La Nación esta semana: "Colapsan dos puentes en Guanacaste y otro en el Norte", "Carreteras cumplen 5 meses sin mantenimiento", "Huecos ahuyentan turismo de La Fortuna".

4 comentarios:

Roy Jiménez Oreamuno dijo...

Ojala que solo fueran cuentos lo que hemos comido, va más allá y el barco se hunde con todo capitán adentro y los mil que pensaban en Costa Rica y que trabajaban para sacarnos adelante.
Saludos

Catalaxia dijo...

El mensaje de dicha publicidad da miedo: existe gente muy sabia (filóso rey - platón) que debe dirigir y llevar a buen puerto "LA SOCIEDAD".

Albertvs dijo...

Es increíble como la gente cada cuatro años se come el cuento de que fulano (ó fulana en esta ocasión) "tiene la experiencia, el equipo, las soluciones, para sacar a Costa Rica adelante...", pasan cuatro años y luego se dejan engañar otra vez con esos cantos de sirena.
La gente todavía no entiende, a un político o política poco les importa sacar a la gente de la pobreza, facilitar los trámites para hacer negocios, agilizar las instituciones del Estado, y un largo etcétera.
Ahora, podrán decir que el abstencionismo es la forma en que el electorado protesta, pero con eso opino que no se llega a nada, ya que es una opción de "'porta a mi".

Adriana Barrantes dijo...

Estoy completamente de acuerdo con Albertvs, no se puede decir mejor.

Yo pienso que realmente no hay cara en que persinarse, como diria mi mama.
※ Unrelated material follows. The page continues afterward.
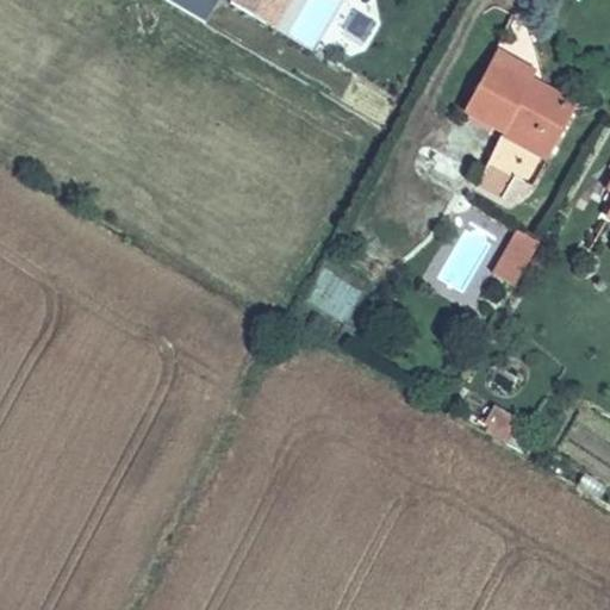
[(166,0),(203,22),(215,0),(166,0)]
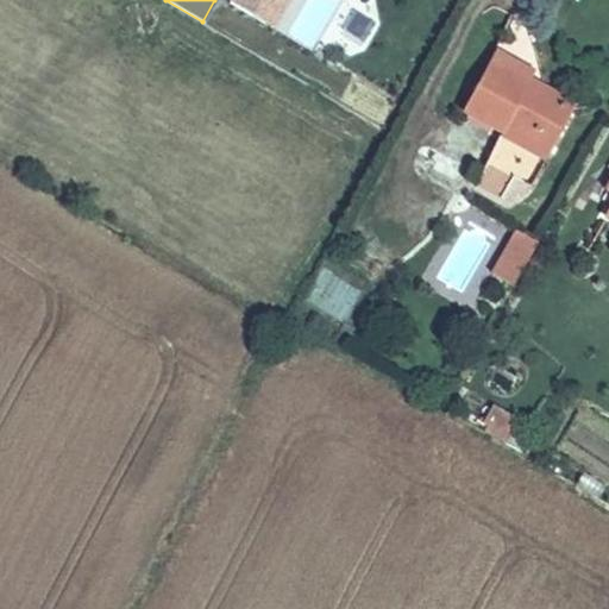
[(244,0),(271,16),(281,0),(284,0),(289,2),(290,0),(244,0)]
Pero ya estoy cansada de que la gente se siente a esperar que el gobierno haga algo por ellos. La caridad empieza por casa y no va a haber un cambio real mientras sigamos sentados esperando que el gobierno nos solucione la vida.
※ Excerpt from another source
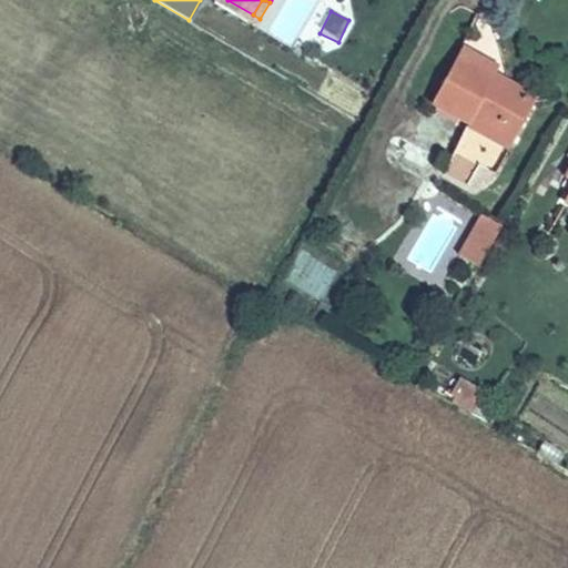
[(492,83),(454,63),(429,108),(469,129),(474,121),(513,142),(531,105),(492,83)]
La historia de superacion mas hermosa que he visto es la de las damas campesinas de guacimo, que ahora siembran hongos y los comercializan, les costo mucho pero el gobierno les tendio la mano en una parte (entrenamiento) y ellas ahorraron y pusieron otra (materiales y tiempo) y ahora muchachitas y señoras mayores trabajan en su empresa. Ha sido increible verlas crecer.

Eso es lo que le falta a los ticos: posturas de gallina.